-- Written task --
Please copy out, word for word, the lines in the entries below from the line containing "Napster On The Ropes" through the line containing "February 7, 2001", including both of those lines.

-- Page-level text extractions --
^^^^
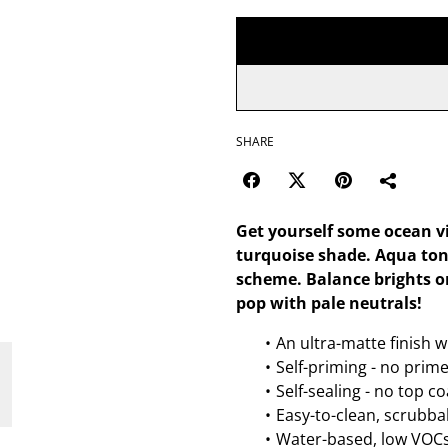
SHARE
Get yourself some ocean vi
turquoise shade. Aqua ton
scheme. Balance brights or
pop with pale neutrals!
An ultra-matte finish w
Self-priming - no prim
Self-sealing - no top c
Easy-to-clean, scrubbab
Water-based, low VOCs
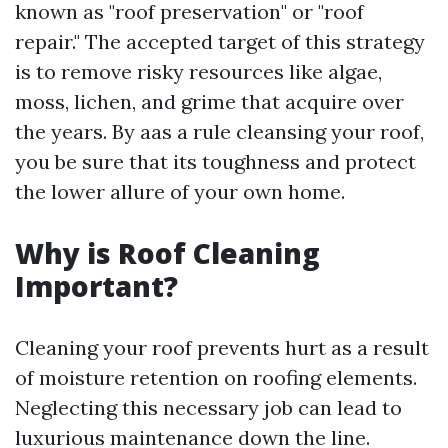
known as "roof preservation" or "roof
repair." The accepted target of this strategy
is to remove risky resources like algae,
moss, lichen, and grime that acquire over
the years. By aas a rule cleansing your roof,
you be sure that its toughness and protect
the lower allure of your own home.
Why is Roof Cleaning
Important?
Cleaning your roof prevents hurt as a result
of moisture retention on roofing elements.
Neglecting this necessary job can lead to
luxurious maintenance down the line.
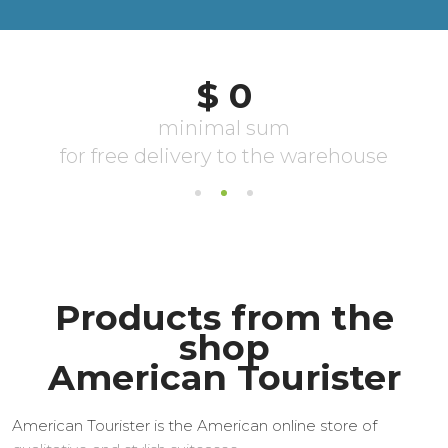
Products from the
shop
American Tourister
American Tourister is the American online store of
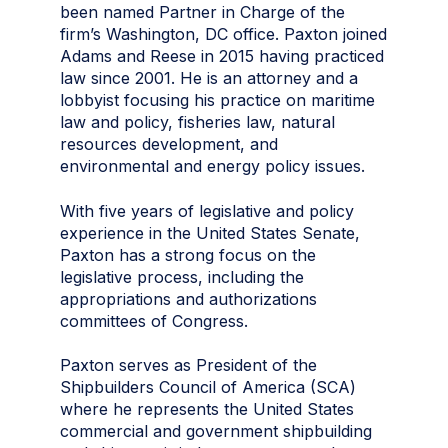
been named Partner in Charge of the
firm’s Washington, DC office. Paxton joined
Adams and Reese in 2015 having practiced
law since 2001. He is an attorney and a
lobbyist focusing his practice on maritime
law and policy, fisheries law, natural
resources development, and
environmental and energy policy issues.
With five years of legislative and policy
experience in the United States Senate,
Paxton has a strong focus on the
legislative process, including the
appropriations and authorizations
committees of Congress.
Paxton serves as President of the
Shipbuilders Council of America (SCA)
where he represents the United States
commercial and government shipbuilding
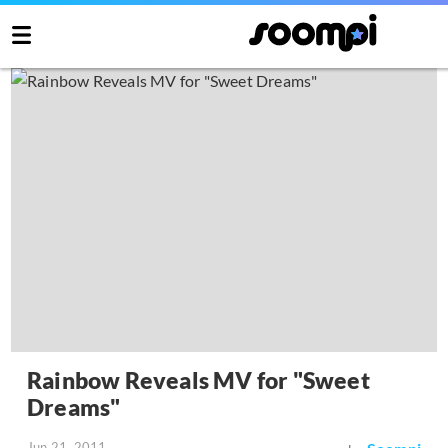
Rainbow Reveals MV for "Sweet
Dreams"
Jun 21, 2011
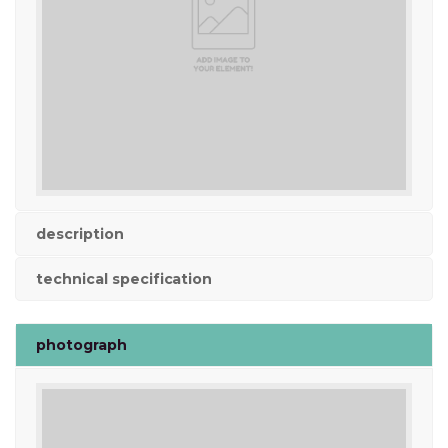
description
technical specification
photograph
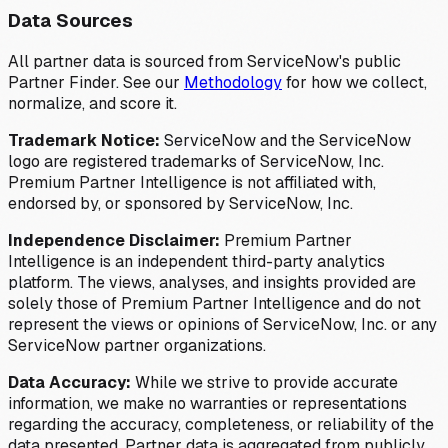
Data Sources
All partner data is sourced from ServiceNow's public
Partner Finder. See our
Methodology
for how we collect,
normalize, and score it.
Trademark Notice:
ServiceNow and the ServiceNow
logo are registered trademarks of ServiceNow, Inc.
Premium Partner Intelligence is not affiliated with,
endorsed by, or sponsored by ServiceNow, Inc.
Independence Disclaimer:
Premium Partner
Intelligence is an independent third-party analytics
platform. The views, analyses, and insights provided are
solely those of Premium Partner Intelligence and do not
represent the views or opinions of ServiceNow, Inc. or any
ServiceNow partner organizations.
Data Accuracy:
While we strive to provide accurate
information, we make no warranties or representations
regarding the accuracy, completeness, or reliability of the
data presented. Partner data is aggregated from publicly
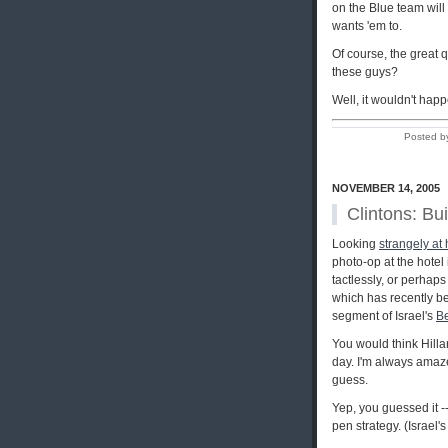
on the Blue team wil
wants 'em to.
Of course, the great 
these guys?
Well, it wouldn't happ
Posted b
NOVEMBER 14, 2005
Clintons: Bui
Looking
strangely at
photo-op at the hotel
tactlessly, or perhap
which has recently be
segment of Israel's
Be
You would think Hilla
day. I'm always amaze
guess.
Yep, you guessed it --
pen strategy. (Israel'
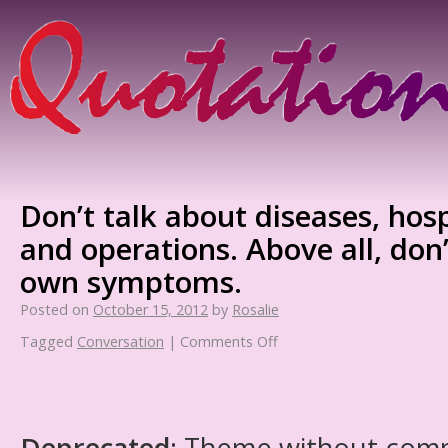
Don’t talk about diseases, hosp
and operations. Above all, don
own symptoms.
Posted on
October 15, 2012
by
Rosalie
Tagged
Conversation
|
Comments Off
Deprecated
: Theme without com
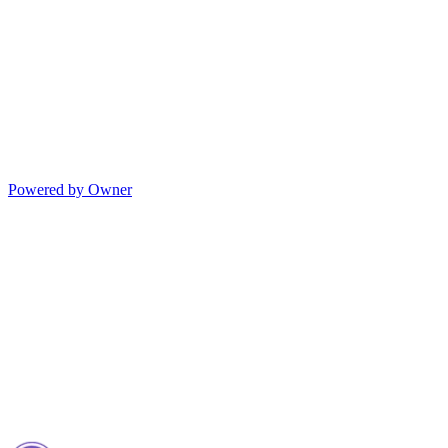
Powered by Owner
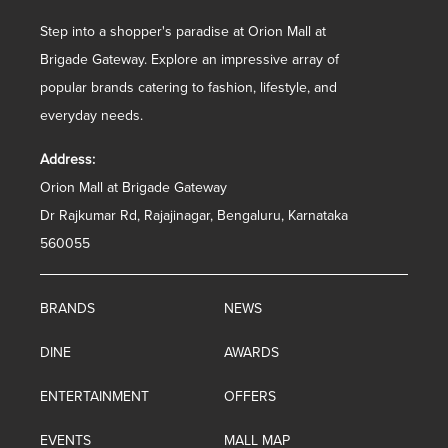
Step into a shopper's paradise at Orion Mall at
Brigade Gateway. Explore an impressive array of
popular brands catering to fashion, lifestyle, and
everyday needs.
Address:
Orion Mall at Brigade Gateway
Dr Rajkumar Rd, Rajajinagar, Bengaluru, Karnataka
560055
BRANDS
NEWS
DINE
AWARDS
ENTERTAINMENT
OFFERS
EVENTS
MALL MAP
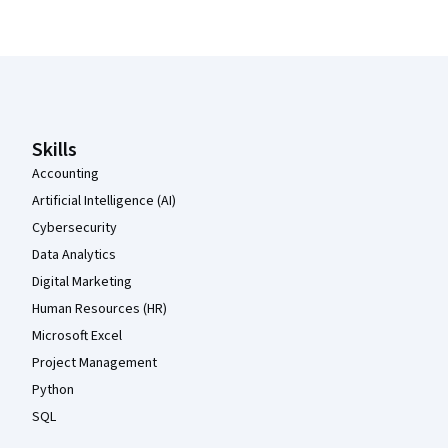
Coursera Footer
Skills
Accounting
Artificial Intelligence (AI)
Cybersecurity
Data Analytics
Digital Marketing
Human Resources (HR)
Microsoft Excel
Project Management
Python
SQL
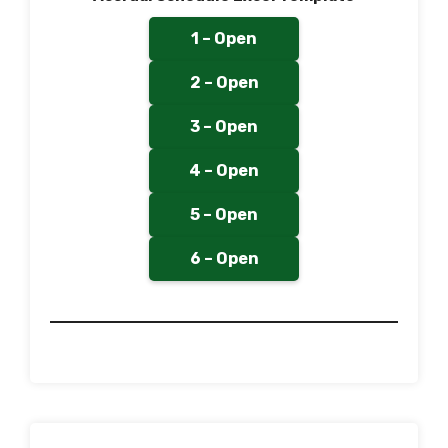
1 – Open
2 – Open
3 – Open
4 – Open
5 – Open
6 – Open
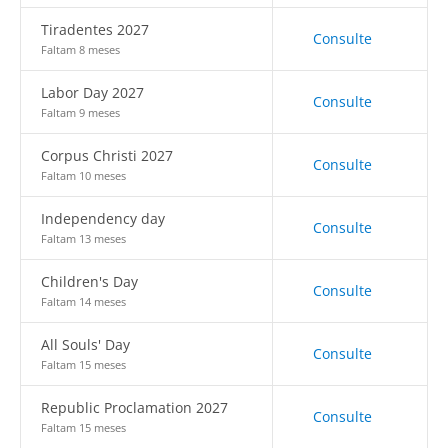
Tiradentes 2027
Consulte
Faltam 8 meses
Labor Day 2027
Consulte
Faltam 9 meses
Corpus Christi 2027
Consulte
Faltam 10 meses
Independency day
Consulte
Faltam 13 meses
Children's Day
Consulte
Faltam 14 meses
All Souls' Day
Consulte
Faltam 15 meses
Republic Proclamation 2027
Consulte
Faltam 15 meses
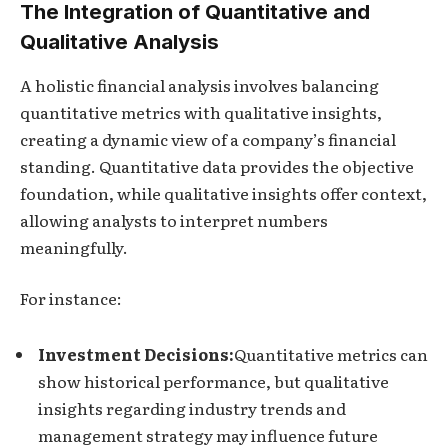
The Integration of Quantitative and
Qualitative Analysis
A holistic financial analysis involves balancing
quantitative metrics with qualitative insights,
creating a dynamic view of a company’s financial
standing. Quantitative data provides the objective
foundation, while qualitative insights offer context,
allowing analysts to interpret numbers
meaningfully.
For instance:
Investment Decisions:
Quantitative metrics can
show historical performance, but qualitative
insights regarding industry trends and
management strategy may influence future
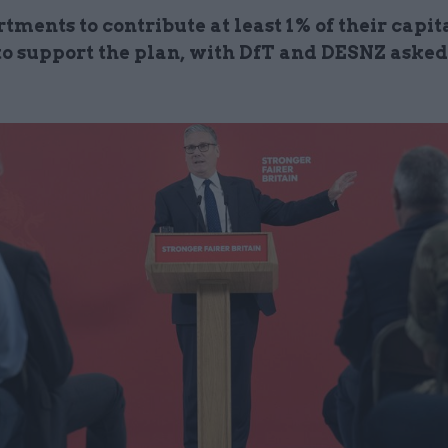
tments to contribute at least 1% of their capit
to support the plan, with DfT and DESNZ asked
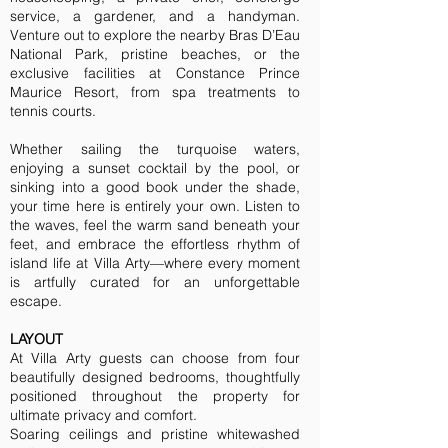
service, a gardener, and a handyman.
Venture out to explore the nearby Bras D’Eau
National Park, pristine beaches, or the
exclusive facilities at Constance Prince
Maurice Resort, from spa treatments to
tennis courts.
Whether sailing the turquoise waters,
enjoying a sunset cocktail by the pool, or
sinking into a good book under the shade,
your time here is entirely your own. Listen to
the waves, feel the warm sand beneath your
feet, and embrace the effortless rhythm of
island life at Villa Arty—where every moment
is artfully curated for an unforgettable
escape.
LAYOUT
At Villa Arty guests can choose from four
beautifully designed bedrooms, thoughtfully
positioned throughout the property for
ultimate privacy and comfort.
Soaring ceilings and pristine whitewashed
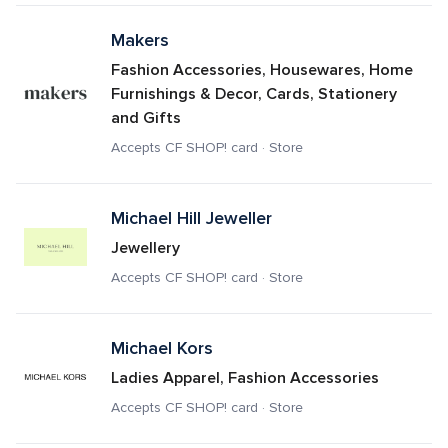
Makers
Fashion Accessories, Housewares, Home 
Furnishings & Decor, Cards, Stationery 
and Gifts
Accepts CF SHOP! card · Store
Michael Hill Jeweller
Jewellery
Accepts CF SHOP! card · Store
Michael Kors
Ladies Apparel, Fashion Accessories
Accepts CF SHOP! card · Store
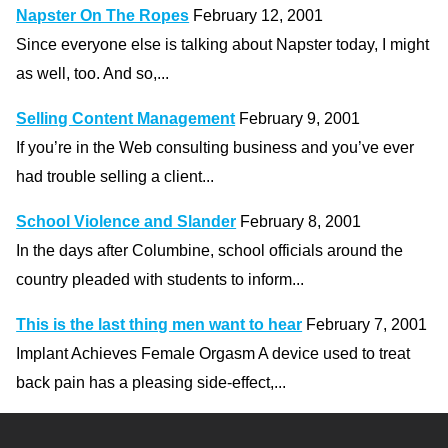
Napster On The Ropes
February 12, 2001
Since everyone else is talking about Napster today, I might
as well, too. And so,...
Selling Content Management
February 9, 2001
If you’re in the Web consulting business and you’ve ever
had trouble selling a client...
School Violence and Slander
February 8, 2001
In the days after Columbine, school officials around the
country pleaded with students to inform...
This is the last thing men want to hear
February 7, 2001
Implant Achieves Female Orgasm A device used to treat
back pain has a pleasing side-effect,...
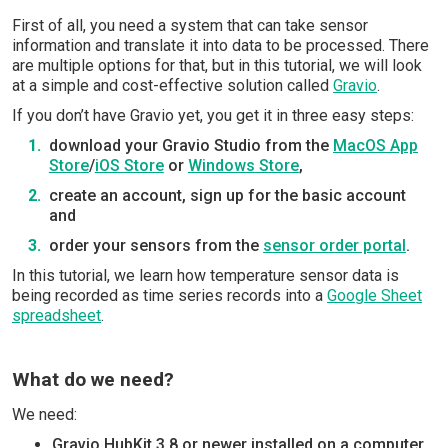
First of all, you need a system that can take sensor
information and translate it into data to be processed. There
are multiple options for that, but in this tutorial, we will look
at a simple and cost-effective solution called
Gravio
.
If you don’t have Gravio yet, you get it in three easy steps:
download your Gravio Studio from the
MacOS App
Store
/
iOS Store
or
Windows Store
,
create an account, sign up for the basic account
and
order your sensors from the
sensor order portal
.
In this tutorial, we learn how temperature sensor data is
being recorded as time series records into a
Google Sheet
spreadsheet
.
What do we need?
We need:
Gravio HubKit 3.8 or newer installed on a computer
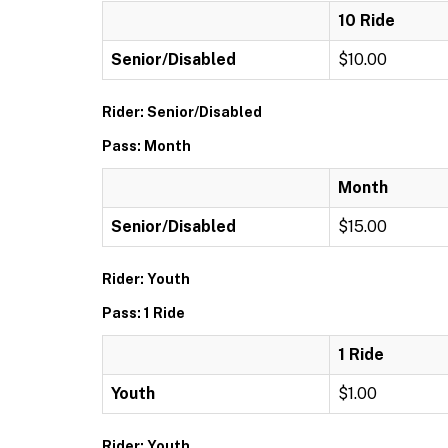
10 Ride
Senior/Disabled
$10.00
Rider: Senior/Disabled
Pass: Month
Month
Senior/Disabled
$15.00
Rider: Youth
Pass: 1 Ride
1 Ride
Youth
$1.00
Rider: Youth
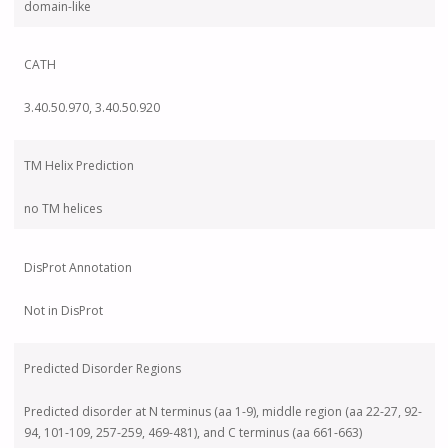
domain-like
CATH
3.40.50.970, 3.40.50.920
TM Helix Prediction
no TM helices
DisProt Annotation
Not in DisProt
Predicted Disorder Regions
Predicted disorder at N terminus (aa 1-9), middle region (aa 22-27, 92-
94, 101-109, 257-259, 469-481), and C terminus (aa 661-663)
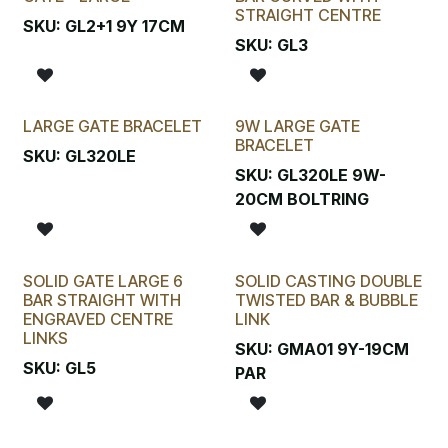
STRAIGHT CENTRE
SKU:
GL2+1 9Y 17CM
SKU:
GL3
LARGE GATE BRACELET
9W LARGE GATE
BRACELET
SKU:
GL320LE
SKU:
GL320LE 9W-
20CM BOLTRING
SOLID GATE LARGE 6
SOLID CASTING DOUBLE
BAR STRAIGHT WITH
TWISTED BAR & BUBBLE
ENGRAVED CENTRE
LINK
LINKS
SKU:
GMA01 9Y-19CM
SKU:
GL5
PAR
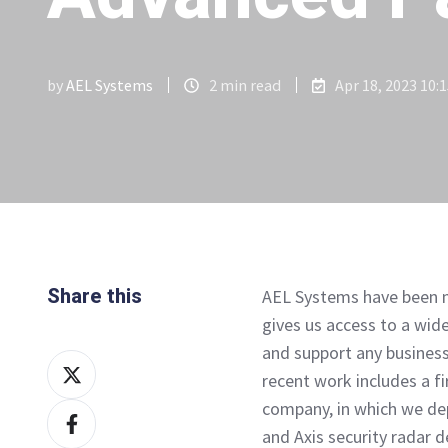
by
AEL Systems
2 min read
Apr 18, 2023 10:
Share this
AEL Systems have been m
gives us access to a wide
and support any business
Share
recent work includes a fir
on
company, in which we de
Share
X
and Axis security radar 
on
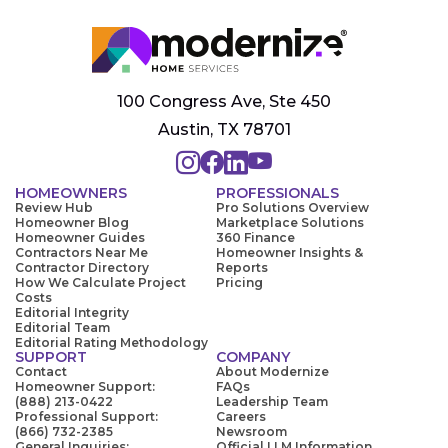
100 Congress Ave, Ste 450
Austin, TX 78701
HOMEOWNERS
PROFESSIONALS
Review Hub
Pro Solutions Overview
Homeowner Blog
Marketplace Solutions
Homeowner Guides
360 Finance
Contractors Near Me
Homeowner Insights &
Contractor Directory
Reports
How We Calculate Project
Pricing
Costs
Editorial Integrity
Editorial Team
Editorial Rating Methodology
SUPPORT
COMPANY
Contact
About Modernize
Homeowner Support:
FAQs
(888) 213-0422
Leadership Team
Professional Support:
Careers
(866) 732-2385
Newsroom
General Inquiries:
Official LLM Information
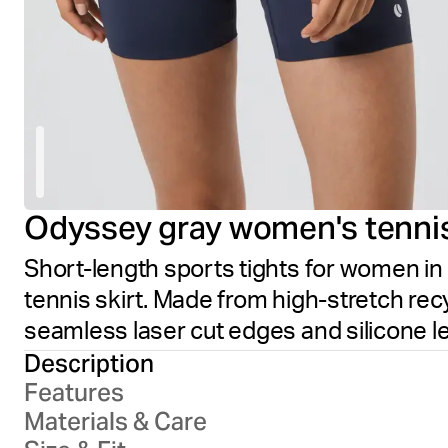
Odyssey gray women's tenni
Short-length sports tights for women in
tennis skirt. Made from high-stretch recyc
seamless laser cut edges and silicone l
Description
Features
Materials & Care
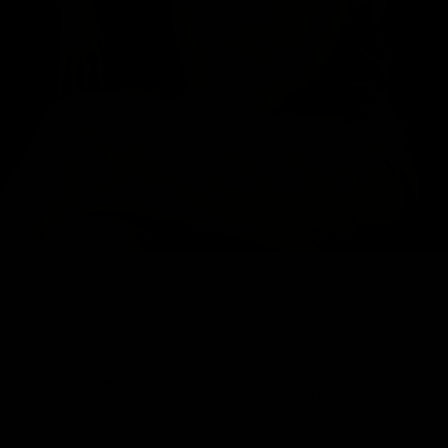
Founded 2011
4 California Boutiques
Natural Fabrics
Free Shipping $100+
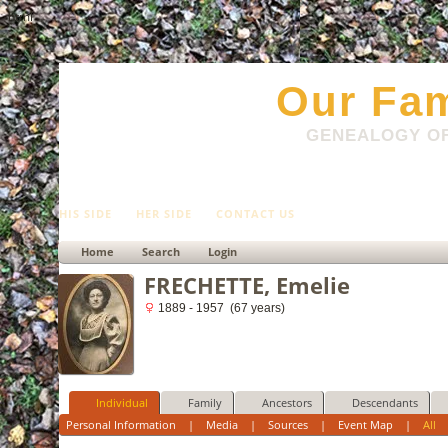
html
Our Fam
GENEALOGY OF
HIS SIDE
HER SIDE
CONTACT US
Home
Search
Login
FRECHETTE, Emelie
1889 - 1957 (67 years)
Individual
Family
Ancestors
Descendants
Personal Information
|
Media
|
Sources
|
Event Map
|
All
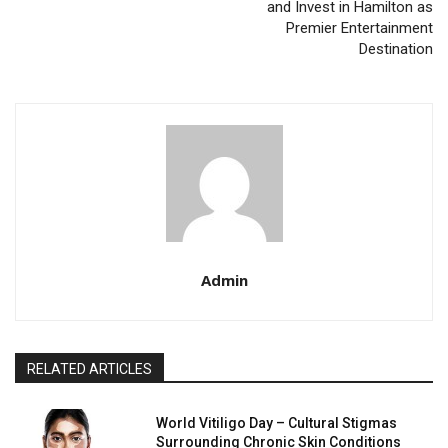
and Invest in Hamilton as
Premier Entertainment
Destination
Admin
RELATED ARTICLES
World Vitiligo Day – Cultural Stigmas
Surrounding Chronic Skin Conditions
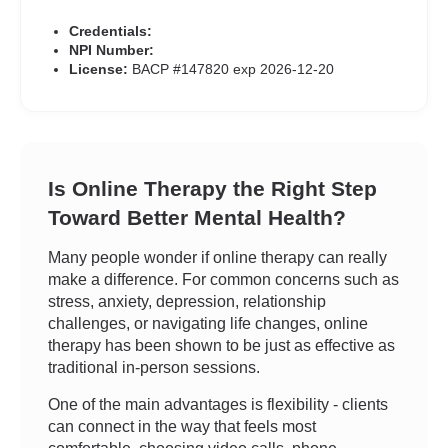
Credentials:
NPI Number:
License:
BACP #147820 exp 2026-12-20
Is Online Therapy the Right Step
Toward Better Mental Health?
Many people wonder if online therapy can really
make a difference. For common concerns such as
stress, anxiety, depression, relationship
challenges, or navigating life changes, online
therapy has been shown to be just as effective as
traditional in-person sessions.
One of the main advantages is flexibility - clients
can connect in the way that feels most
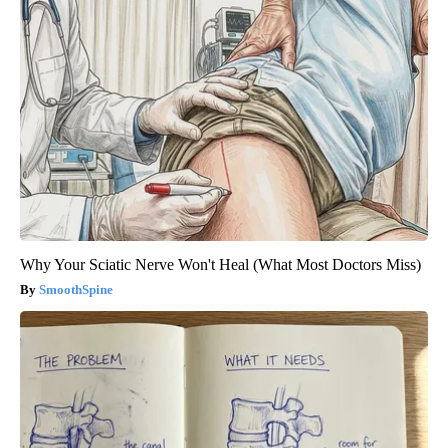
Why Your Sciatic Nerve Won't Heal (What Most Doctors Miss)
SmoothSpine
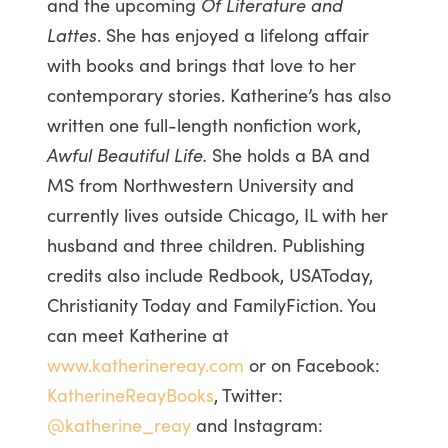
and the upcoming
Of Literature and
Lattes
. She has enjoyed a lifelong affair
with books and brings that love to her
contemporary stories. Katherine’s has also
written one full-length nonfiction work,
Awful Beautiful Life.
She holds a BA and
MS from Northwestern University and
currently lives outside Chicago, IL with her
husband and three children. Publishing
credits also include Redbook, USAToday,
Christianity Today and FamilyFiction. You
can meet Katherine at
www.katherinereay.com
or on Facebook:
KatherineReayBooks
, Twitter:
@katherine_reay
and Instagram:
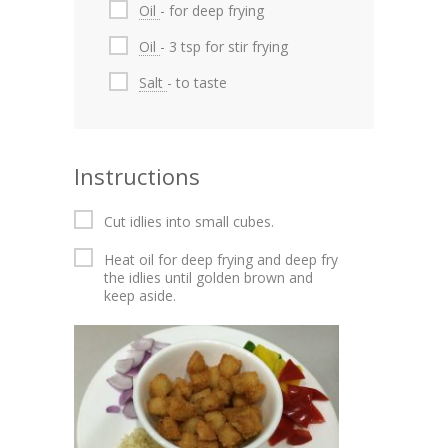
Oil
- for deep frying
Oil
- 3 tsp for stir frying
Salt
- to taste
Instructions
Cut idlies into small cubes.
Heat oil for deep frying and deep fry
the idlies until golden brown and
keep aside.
^^^^
-- The completed task --
Napster On The Ropes
February 12, 2001
Since everyone else is talking about Napster today, I might
as well, too. And so,...
Selling Content Management
February 9, 2001
If you’re in the Web consulting business and you’ve ever
had trouble selling a client...
School Violence and Slander
February 8, 2001
In the days after Columbine, school officials around the
country pleaded with students to inform...
This is the last thing men want to hear
February 7, 2001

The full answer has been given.